(Records for this exercise)
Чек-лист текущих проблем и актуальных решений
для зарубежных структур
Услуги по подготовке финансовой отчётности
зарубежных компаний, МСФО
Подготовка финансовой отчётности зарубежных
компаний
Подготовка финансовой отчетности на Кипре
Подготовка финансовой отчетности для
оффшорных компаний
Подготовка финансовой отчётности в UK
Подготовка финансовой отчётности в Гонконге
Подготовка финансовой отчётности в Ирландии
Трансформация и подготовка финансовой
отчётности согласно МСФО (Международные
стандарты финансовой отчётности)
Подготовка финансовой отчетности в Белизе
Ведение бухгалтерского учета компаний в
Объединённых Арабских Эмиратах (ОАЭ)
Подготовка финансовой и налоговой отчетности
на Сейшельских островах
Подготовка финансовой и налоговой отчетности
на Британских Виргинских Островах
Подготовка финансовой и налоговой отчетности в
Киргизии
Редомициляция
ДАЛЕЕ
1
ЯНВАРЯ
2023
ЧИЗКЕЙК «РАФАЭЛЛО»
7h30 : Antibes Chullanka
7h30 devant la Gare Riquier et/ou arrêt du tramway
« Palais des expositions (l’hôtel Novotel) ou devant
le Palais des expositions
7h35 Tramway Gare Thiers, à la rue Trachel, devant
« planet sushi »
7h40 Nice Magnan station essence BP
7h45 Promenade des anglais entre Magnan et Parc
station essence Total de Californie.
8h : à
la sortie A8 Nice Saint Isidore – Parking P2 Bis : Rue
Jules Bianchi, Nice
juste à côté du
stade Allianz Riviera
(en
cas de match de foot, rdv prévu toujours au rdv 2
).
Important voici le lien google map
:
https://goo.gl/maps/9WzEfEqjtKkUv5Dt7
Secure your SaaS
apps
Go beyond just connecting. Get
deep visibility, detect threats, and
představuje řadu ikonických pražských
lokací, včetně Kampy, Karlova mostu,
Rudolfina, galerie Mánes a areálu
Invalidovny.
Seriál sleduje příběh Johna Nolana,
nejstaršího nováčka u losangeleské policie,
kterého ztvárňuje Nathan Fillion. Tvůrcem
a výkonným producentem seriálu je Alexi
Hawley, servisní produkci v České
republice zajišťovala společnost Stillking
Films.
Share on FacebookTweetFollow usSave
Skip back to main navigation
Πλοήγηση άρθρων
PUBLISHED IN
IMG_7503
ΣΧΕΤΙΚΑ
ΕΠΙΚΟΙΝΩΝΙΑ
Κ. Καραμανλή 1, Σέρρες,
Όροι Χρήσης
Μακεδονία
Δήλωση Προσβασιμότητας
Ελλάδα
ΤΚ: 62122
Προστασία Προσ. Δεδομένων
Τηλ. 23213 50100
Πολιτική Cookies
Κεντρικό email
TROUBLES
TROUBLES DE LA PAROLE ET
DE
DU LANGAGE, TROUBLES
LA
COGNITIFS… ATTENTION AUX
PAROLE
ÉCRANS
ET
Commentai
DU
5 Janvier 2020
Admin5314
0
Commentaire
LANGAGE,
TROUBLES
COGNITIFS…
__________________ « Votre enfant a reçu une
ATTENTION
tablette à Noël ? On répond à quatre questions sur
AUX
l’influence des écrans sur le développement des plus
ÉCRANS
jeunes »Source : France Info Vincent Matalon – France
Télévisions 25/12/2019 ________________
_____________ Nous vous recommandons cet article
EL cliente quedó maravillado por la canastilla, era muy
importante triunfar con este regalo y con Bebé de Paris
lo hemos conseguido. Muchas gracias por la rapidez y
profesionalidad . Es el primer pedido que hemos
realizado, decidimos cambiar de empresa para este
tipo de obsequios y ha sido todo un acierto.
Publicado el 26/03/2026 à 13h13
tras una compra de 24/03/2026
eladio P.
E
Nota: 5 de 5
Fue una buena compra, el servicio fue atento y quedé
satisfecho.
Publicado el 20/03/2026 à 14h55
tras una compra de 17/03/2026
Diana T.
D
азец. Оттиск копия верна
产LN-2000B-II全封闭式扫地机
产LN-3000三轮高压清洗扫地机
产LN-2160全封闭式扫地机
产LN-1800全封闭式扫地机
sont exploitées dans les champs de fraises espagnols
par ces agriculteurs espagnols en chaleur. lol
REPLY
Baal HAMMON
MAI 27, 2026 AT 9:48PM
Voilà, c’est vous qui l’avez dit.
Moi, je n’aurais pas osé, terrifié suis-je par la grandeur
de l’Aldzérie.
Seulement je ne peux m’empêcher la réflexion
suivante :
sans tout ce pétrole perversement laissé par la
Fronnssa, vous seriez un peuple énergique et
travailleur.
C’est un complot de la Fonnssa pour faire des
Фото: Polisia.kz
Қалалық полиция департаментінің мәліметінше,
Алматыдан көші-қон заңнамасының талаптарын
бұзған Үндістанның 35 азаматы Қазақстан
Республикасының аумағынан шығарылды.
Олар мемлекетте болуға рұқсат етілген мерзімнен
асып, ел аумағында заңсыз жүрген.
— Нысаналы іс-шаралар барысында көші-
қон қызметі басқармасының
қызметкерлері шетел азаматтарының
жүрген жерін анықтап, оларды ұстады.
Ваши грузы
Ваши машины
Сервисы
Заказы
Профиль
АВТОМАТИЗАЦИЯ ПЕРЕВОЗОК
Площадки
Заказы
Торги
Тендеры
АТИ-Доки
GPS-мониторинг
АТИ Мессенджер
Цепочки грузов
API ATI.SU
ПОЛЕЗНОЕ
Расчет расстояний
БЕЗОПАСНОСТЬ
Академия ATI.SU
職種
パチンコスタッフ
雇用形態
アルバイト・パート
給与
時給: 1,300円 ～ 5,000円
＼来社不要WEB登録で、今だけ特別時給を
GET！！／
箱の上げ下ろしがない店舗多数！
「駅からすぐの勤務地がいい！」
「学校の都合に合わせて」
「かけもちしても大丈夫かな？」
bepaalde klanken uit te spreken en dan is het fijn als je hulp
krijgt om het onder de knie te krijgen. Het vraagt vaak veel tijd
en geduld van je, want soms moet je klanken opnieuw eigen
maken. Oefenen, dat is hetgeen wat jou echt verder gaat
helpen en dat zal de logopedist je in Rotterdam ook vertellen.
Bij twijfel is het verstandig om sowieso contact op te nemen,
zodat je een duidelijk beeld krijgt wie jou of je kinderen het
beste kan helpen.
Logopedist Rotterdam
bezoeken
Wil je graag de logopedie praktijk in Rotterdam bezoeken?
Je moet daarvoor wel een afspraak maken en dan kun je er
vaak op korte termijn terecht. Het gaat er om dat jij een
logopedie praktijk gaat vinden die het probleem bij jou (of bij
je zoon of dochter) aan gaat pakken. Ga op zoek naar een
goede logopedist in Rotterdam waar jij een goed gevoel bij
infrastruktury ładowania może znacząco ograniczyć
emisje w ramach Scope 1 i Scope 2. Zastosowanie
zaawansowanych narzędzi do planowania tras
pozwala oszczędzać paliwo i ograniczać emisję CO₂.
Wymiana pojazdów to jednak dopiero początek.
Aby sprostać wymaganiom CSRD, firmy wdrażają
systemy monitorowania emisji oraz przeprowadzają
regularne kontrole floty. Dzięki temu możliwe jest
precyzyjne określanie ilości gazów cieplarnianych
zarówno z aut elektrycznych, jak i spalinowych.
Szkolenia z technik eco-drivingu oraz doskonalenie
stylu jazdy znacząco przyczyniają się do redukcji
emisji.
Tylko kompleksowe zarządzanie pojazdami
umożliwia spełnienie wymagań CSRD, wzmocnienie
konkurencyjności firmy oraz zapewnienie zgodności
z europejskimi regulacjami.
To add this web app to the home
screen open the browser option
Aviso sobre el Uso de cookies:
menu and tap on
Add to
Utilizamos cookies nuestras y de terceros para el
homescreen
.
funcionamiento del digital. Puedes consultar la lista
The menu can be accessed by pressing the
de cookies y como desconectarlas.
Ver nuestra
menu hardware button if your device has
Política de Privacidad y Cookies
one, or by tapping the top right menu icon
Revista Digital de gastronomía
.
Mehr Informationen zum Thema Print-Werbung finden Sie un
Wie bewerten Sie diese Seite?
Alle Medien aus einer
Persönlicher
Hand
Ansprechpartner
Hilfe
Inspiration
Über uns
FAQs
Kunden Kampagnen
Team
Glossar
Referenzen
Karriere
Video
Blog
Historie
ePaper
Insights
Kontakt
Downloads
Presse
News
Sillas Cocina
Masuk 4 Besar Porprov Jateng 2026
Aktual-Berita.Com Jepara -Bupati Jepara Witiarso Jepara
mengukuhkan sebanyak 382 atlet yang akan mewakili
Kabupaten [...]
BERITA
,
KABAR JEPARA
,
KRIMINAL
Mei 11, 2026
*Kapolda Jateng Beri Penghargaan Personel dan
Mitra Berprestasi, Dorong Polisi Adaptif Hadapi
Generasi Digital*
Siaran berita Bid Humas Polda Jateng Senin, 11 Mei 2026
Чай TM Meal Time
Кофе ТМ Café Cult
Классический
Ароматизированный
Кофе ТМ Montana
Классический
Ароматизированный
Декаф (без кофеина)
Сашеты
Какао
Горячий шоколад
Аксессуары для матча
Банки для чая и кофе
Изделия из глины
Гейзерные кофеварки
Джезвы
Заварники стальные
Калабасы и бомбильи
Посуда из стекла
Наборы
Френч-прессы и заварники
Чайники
(End Records for this exercise)
### Written task
Return only the lines above that run from the opening line through the line containing "Go beyond just connecting. Get", exactly as written.

### Final answer
Чек-лист текущих проблем и актуальных решений
для зарубежных структур
Услуги по подготовке финансовой отчётности
зарубежных компаний, МСФО
Подготовка финансовой отчётности зарубежных
компаний
Подготовка финансовой отчетности на Кипре
Подготовка финансовой отчетности для
оффшорных компаний
Подготовка финансовой отчётности в UK
Подготовка финансовой отчётности в Гонконге
Подготовка финансовой отчётности в Ирландии
Трансформация и подготовка финансовой
отчётности согласно МСФО (Международные
стандарты финансовой отчётности)
Подготовка финансовой отчетности в Белизе
Ведение бухгалтерского учета компаний в
Объединённых Арабских Эмиратах (ОАЭ)
Подготовка финансовой и налоговой отчетности
на Сейшельских островах
Подготовка финансовой и налоговой отчетности
на Британских Виргинских Островах
Подготовка финансовой и налоговой отчетности в
Киргизии
Редомициляция
ДАЛЕЕ
1
ЯНВАРЯ
2023
ЧИЗКЕЙК «РАФАЭЛЛО»
7h30 : Antibes Chullanka
7h30 devant la Gare Riquier et/ou arrêt du tramway
« Palais des expositions (l’hôtel Novotel) ou devant
le Palais des expositions
7h35 Tramway Gare Thiers, à la rue Trachel, devant
« planet sushi »
7h40 Nice Magnan station essence BP
7h45 Promenade des anglais entre Magnan et Parc
station essence Total de Californie.
8h : à
la sortie A8 Nice Saint Isidore – Parking P2 Bis : Rue
Jules Bianchi, Nice
juste à côté du
stade Allianz Riviera
(en
cas de match de foot, rdv prévu toujours au rdv 2
).
Important voici le lien google map
:
https://goo.gl/maps/9WzEfEqjtKkUv5Dt7
Secure your SaaS
apps
Go beyond just connecting. Get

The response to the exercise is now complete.